>>>>

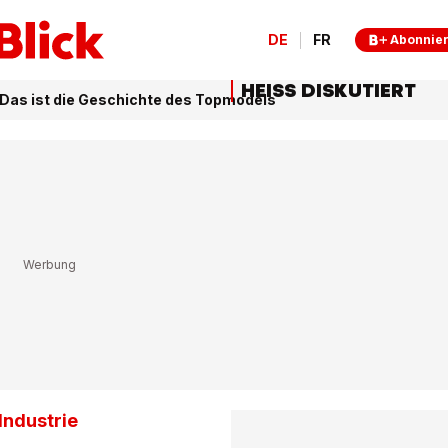
DE
FR
Abonnie
HEISS DISKUTIERT
 Das ist die Geschichte des Topmodels
Industrie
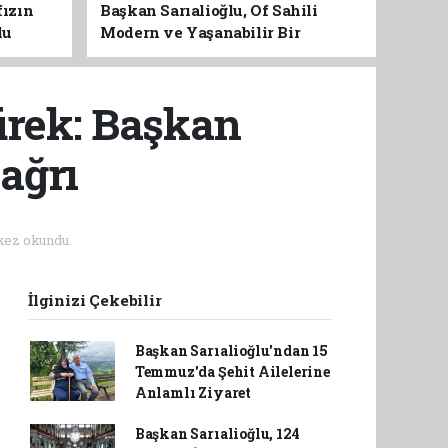
fızın
Başkan Sarıalioğlu, Of Sahili
du
Modern ve Yaşanabilir Bir
Kimliğe Kavuşuyor
ürek: Başkan
ağrı
kez okundu.
İlginizi Çekebilir
Başkan Sarıalioğlu'ndan 15
Temmuz'da Şehit Ailelerine
Anlamlı Ziyaret
Başkan Sarıalioğlu, 124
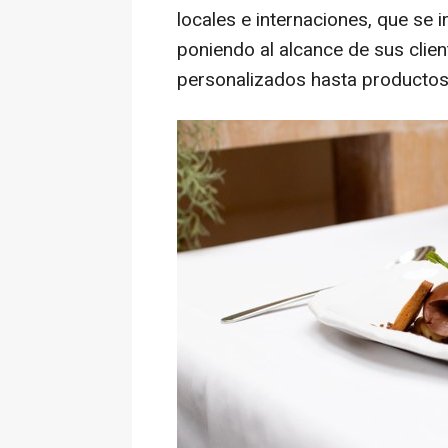
locales e internaciones, que se 
poniendo al alcance de sus clien
personalizados hasta producto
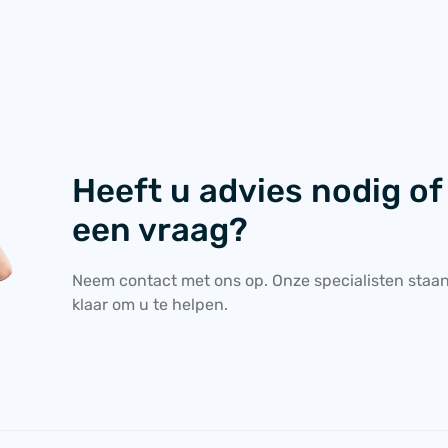
Heeft u advies nodig of
een vraag?
Neem contact met ons op. Onze specialisten staa
klaar om u te helpen.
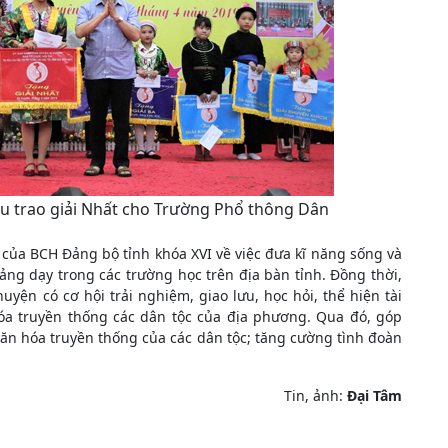
ầu trao giải Nhất cho Trường Phổ thông Dân
của BCH Đảng bộ tỉnh khóa XVI về việc đưa kĩ năng sống và
ảng dạy trong các trường học trên địa bàn tỉnh. Đồng thời,
uyện có cơ hội trải nghiệm, giao lưu, học hỏi, thể hiện tài
óa truyền thống các dân tộc của địa phương. Qua đó, góp
văn hóa truyền thống của các dân tộc; tăng cường tình đoàn
.
Tin, ảnh:
Đại Tâm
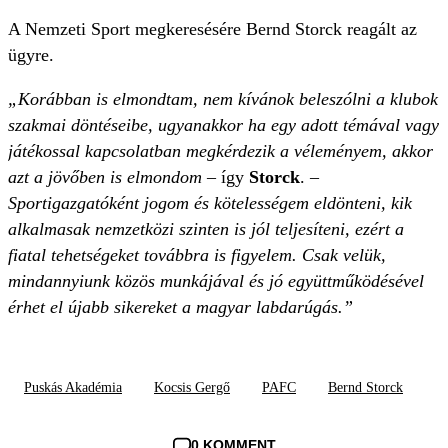
A Nemzeti Sport megkeresésére Bernd Storck reagált az
ügyre.
„Korábban is elmondtam, nem kívánok beleszólni a klubok
szakmai döntéseibe, ugyanakkor ha egy adott témával vagy
játékossal kapcsolatban megkérdezik a véleményem, akkor
azt a jövőben is elmondom
– így
Storck
. –
Sportigazgatóként jogom és kötelességem eldönteni, kik
alkalmasak nemzetközi szinten is jól teljesíteni, ezért a
fiatal tehetségeket továbbra is figyelem. Csak velük,
mindannyiunk közös munkájával és jó együttműködésével
érhet el újabb sikereket a magyar labdarúgás.”
Puskás Akadémia
Kocsis Gergő
PAFC
Bernd Storck
0 KOMMENT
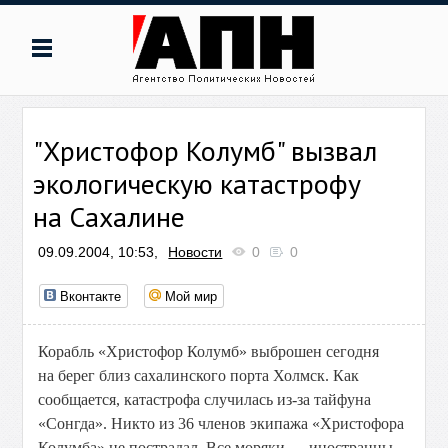
"Христофор Колумб" вызвал
экологическую катастрофу
на Сахалине
09.09.2004, 10:53,
Новости
0
0
Вконтакте
Мой мир
Корабль «Христофор Колумб» выброшен сегодня
на берег близ сахалинского порта Холмск. Как
сообщается, катастрофа случилась из-за тайфуна
«Сонгда». Никто из 36 членов экипажа «Христофора
Колумба» не пострадал. Все моряки — иностранцы,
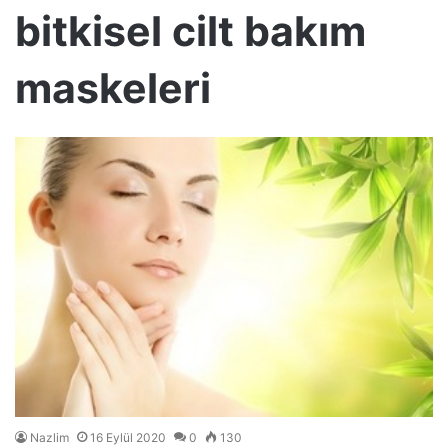
bitkisel cilt bakım
maskeleri
Nazlim
16 Eylül 2020
0
130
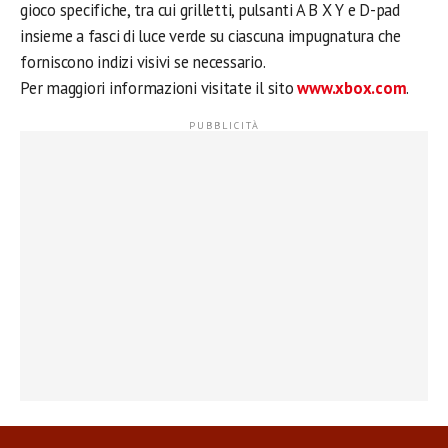
gioco specifiche, tra cui grilletti, pulsanti A B X Y e D-pad
insieme a fasci di luce verde su ciascuna impugnatura che
forniscono indizi visivi se necessario.
Per maggiori informazioni visitate il sito
www.xbox.com
.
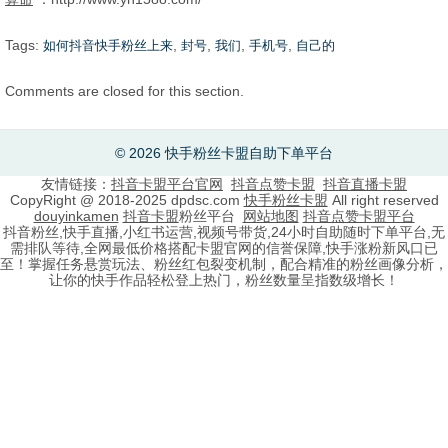
Tags:
,
,
,
,
如何抖音快手粉丝上来
封号
我们
手机号
自己的
Comments are closed for this section.
© 2026 快手粉丝卡盟自助下单平台
友情链接：
抖音卡盟平台官网
抖音点赞卡盟
抖音直播卡盟
CopyRight @ 2018-2025 dpdsc.com
快手粉丝卡盟
All right reserved
douyinkamen
抖音卡盟
粉丝平台
网站地图
抖音点赞卡盟平台
抖音粉丝,快手直播,小红书运营,视频号带货,24小时自助随时下单平台,无
需排队等待,全网最低价格搭配卡盟官网的信誉保障,快手涨粉新风口已
至！掌握任务悬赏玩法、粉丝红包裂变机制，配合精准的粉丝画像分析，
让你的快手作品轻松登上热门，粉丝数量呈指数级增长！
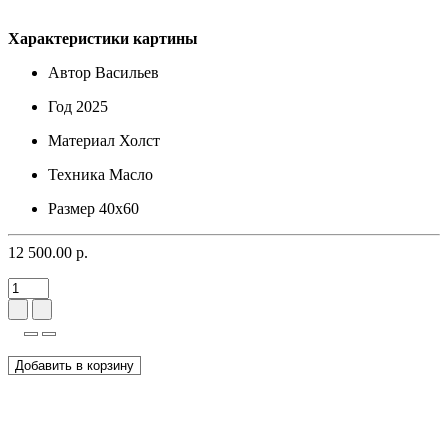
Характеристики картины
Автор
Васильев
Год
2025
Материал
Холст
Техника
Масло
Размер
40х60
12 500.00 р.
Добавить в корзину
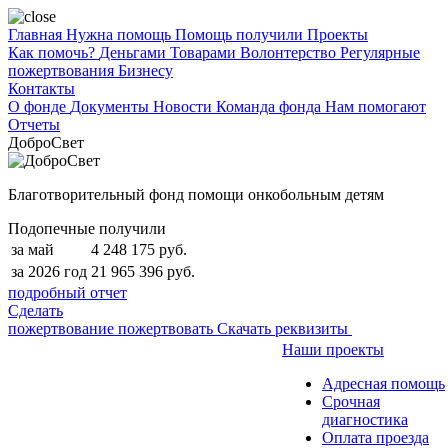
Главная
Нужна помощь
Помощь получили
Проекты
Как помочь?
Деньгами
Товарами
Волонтерство
Регулярные
пожертвования
Бизнесу
Контакты
О фонде
Документы
Новости
Команда фонда
Нам помогают
Отчеты
ДоброСвет
Благотворительный фонд помощи онкобольным детям
Подопечные получили
за май
4 248 175 руб.
за 2026 год
21 965 396 руб.
подробный отчет
Сделать
пожертвование
пожертвовать
Скачать реквизиты
Наши проекты
Адресная помощь
Срочная
диагностика
Оплата проезда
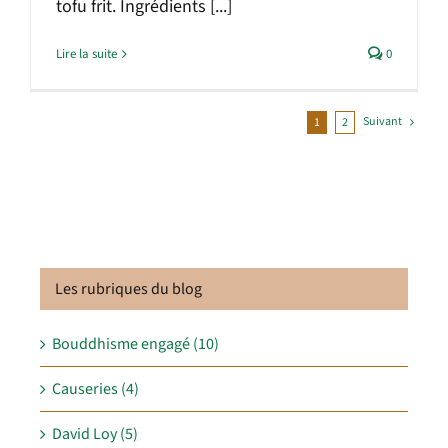
tofu frit. Ingrédients [...]
Lire la suite
0
Suivant
1
2
Les rubriques du blog
Bouddhisme engagé (10)
Causeries (4)
David Loy (5)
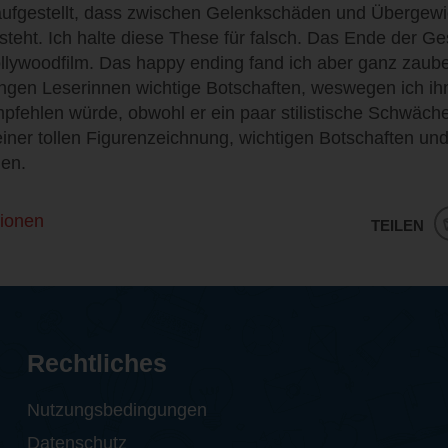
aufgestellt, dass zwischen Gelenkschäden und Übergewi
ht. Ich halte diese These für falsch. Das Ende der Ges
ollywoodfilm. Das happy ending fand ich aber ganz zaub
ungen Leserinnen wichtige Botschaften, weswegen ich ih
pfehlen würde, obwohl er ein paar stilistische Schwäch
einer tollen Figurenzeichnung, wichtigen Botschaften und
en.
ionen
TEILEN
Rechtliches
Nutzungsbedingungen
Datenschutz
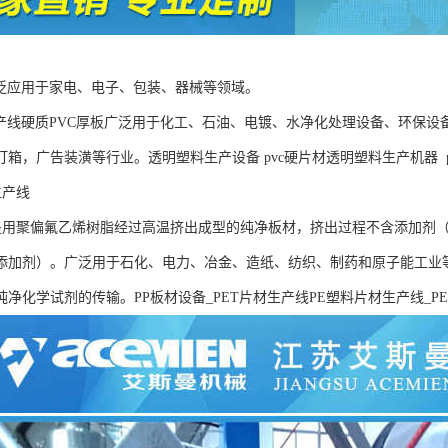
广泛应用于家电、电子、包装、器械等领域。
生产线硬质PVC厚板广泛用于化工、石油、电镀、水净化处理设备、环保
灯箱，广告装潢等行业。透明塑料生产设备 pvc硬片材透明塑料生产机器 
生产线
材是用聚偏氟乙烯树脂经过高温挤出成型的纯净板材，挤出过程不含添加剂
添加剂）。广泛用于石化、电力、冶金、造纸、纺织、制药和原子能工业
纯净化学试剂的传输。PP板材设备_PET片材生产线PE塑料片材生产线_P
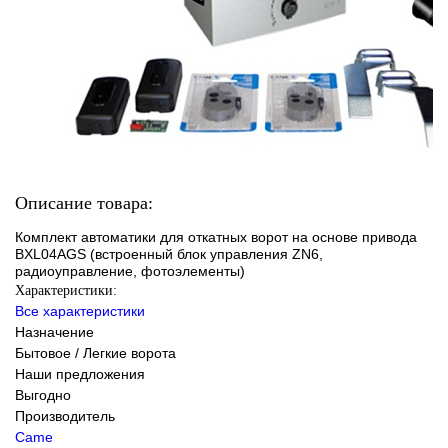
Описание товара:
Комплект автоматики для откатных ворот на основе привода
BXL04AGS (встроенный блок управления ZN6,
радиоуправление, фотоэлементы)
Характеристики:
Все характеристики
Назначение
Бытовое / Легкие ворота
Наши предложения
Выгодно
Производитель
Came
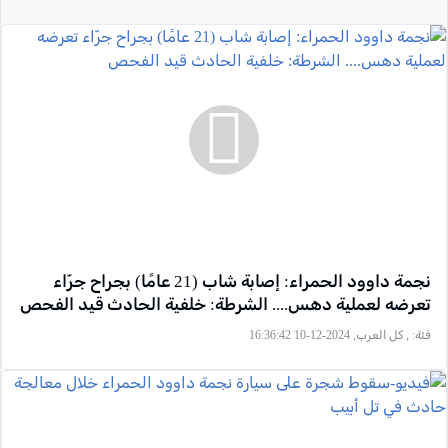
نجمة داوود الحمراء: إصابة شاب (21 عامًا) بجراح جرّاء
تعرضه لعملية دهس.... الشرطة: خلفية الحادث قيد الفحص
فئة:
, كل العرب, 2024-12-10 16:36:42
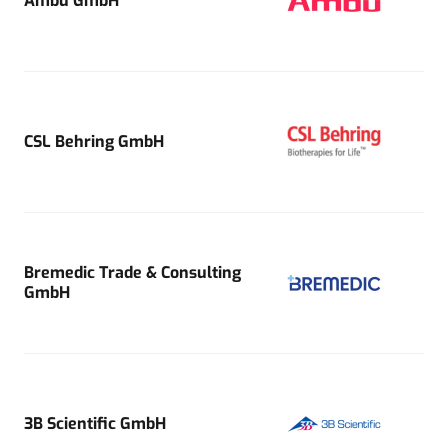
Ambu GmbH
CSL Behring GmbH
Bremedic Trade & Consulting
GmbH
3B Scientific GmbH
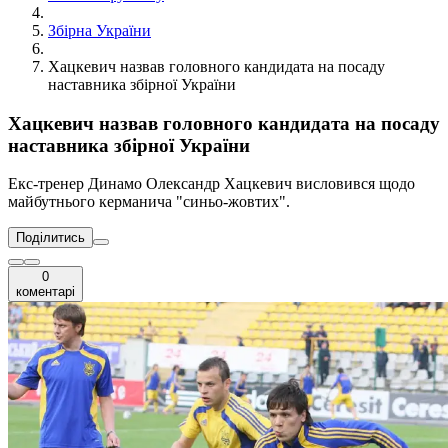
Збірна України
Хацкевич назвав головного кандидата на посаду
наставника збірної України
Хацкевич назвав головного кандидата на посаду
наставника збірної України
Екс-тренер Динамо Олександр Хацкевич висловився щодо
майбутнього керманича "синьо-жовтих".
Поділитись
0
коментарі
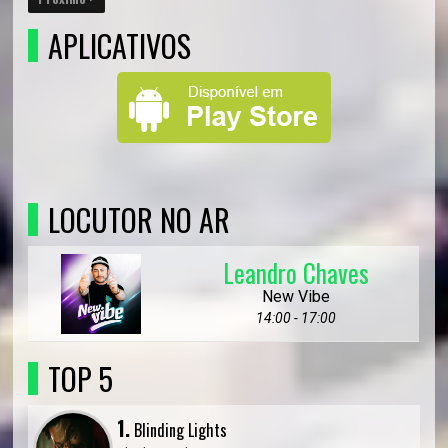
APLICATIVOS
LOCUTOR NO AR
Leandro Chaves
New Vibe
14:00 - 17:00
TOP 5
1.
Blinding Lights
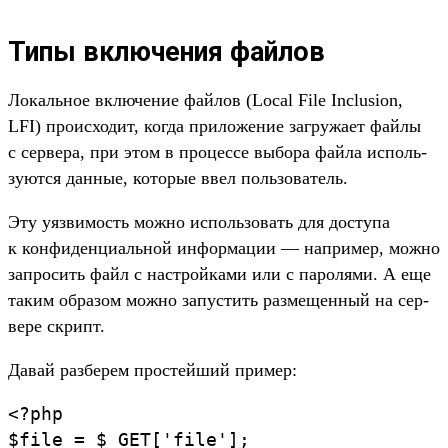
Типы включения файлов
Ло­каль­ное вклю­чение фай­лов (Local File Inclusion,
LFI) про­исхо­дит, ког­да при­ложе­ние заг­ружа­ет фай­лы
с сер­вера, при этом в про­цес­се выбора фай­ла исполь­
зуют­ся дан­ные, которые ввел поль­зователь.
Эту уяз­вимость мож­но исполь­зовать для дос­тупа
к кон­фиден­циаль­ной информа­ции — нап­ример, мож­но
зап­росить файл с нас­трой­ками или с пароля­ми. А еще
таким обра­зом мож­но запус­тить раз­мещен­ный на сер­
вере скрипт.
Да­вай раз­берем прос­тей­ший при­мер:
<
?php
$file
=
$_GET
[
'file'
]
;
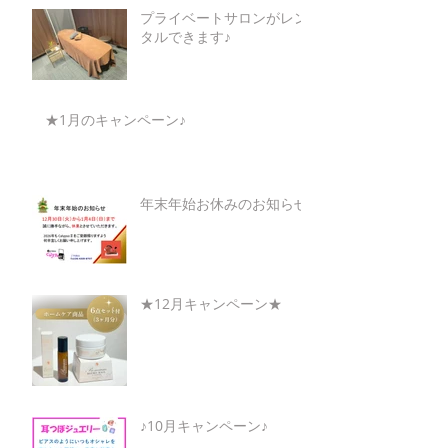
プライベートサロンがレン
タルできます♪
★1月のキャンペーン♪
年末年始お休みのお知らせ
★12月キャンペーン★
♪10月キャンペーン♪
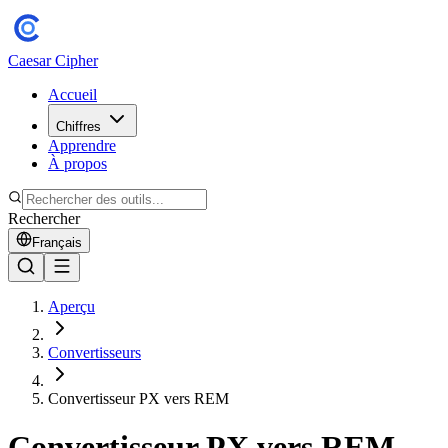
Caesar Cipher
Accueil
Chiffres
Apprendre
À propos
Rechercher
Français
Aperçu
Convertisseurs
Convertisseur PX vers REM
Convertisseur PX vers REM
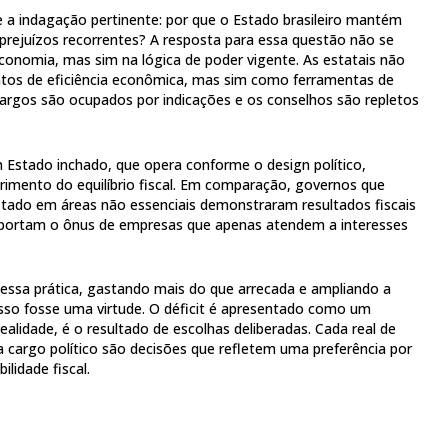
e a indagação pertinente: por que o Estado brasileiro mantém
rejuízos recorrentes? A resposta para essa questão não se
onomia, mas sim na lógica de poder vigente. As estatais não
os de eficiência econômica, mas sim como ferramentas de
 cargos são ocupados por indicações e os conselhos são repletos
Estado inchado, que opera conforme o design político,
rimento do equilíbrio fiscal. Em comparação, governos que
stado em áreas não essenciais demonstraram resultados fiscais
suportam o ônus de empresas que apenas atendem a interesses
essa prática, gastando mais do que arrecada e ampliando a
sso fosse uma virtude. O déficit é apresentado como um
realidade, é o resultado de escolhas deliberadas. Cada real de
a cargo político são decisões que refletem uma preferência por
lidade fiscal.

<<<<

**EXERCISE:**
In the listing above, locate the line containing "Ло­каль­ное вклю­чение фай­лов" and the line containing "Эту уяз­вимость мож­но". Extract those two lines and every line between them, exactly as written, and only those.

**TASK RESPONSE:**
Ло­каль­ное вклю­чение фай­лов (Local File Inclusion,
LFI) про­исхо­дит, ког­да при­ложе­ние заг­ружа­ет фай­лы
с сер­вера, при этом в про­цес­се выбора фай­ла исполь­
зуют­ся дан­ные, которые ввел поль­зователь.
Эту уяз­вимость мож­но исполь­зовать для дос­тупа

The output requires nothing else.